**Exercises to complete:**
**1.** In the passage, who does the opening comment name as the arsonists?
**2.** Write out the passage from "Western intervention certainly" to "actually committing it.".

**Passage:**
Blame where blame is due. The arsonists in this picture are the jihadists. That's not to say intervention is blameless, but the country was already in the midst of a civil war when the NATO bombs started dropping.
Intervention was wrong, mkay, but the blood is on the hands of the murderers.
I said the Western intervention "helped clear the way for ISIS." I think that's the appropriate way to phrase it.
As for Larison's line, if you look at the sentence before it, you'll see he's mocking a specific argument that the Libya hawks have made. I think the comparison works.
Western intervention certainly didn't help, but Larison is clearly saying that interventionists are the ones responsible for the chaos. That shifts the moral culpability for the violence away from the people actually committing it.
You can blame the interventionists for contributing to an environment in which ISIS can run amok, but ISIS is the one holding the gas and matches. And there is no guarantee that a lack of intervention would have prevented ISIS from moving in.
Oh, this would have been perfect if you could have squeezed a G in there somewhere.
I remember the 'randomized spellings' of Ghadaffi's name all the back in the 1980s*, when news outlets really couldn't make up their fucking minds which version was the Style Guide choice.
lacking any official version, i think yours should be the default.
(*i used to have a t shirt from the 1980s with a picture of an F111 that was called, "Kaddafi's Babysitter" or something equally incredibly-tasteless)
The hawks claimed they intervened successfully with no adverse results.
Adverse results happened.

**Supplied entries:**
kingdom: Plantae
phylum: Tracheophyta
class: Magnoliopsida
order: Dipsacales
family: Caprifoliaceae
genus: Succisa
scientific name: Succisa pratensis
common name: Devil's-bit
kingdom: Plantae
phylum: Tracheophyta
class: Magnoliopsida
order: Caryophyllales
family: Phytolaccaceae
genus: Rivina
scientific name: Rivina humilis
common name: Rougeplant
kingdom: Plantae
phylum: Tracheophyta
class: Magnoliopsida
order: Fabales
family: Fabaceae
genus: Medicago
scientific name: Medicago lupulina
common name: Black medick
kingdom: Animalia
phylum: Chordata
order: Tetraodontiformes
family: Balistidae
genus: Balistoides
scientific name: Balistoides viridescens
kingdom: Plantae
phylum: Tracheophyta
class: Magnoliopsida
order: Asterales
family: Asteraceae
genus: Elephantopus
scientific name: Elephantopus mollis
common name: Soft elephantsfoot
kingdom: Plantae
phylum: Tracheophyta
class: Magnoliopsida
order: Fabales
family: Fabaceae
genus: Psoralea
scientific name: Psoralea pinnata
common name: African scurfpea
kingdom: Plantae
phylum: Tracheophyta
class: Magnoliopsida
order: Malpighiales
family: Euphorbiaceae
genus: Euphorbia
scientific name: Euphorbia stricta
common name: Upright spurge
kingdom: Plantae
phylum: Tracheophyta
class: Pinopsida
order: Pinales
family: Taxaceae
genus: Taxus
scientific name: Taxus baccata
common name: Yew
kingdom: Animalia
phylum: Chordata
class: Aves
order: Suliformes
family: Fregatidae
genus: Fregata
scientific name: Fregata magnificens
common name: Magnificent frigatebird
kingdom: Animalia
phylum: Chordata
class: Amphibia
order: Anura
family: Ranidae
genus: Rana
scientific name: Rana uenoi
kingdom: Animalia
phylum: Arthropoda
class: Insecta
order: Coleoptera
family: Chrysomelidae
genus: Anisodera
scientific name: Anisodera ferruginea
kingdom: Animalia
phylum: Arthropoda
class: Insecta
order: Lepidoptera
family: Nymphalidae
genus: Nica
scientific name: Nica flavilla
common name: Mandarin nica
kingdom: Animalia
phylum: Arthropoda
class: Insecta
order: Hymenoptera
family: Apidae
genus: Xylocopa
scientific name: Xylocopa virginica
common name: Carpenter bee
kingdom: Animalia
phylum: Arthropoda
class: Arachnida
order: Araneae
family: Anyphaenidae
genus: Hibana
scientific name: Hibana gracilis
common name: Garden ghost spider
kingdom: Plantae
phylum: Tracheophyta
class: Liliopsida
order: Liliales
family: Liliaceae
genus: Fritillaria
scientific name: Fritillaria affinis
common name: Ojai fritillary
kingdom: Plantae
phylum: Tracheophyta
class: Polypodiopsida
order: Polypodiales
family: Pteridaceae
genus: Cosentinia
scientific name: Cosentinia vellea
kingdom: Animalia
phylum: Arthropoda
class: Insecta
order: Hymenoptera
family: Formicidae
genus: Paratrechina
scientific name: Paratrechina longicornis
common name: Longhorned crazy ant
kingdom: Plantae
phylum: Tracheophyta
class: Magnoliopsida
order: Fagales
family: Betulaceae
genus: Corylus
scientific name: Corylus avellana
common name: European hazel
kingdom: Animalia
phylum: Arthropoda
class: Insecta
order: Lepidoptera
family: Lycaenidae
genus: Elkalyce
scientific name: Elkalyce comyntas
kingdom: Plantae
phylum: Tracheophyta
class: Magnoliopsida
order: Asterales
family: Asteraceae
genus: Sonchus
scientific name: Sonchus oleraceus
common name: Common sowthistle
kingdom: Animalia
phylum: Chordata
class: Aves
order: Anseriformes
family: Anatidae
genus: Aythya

**Answers to the tasks:**
**1.** The jihadists.

**2.**
Western intervention certainly didn't help, but Larison is clearly saying that interventionists are the ones responsible for the chaos. That shifts the moral culpability for the violence away from the people actually committing it.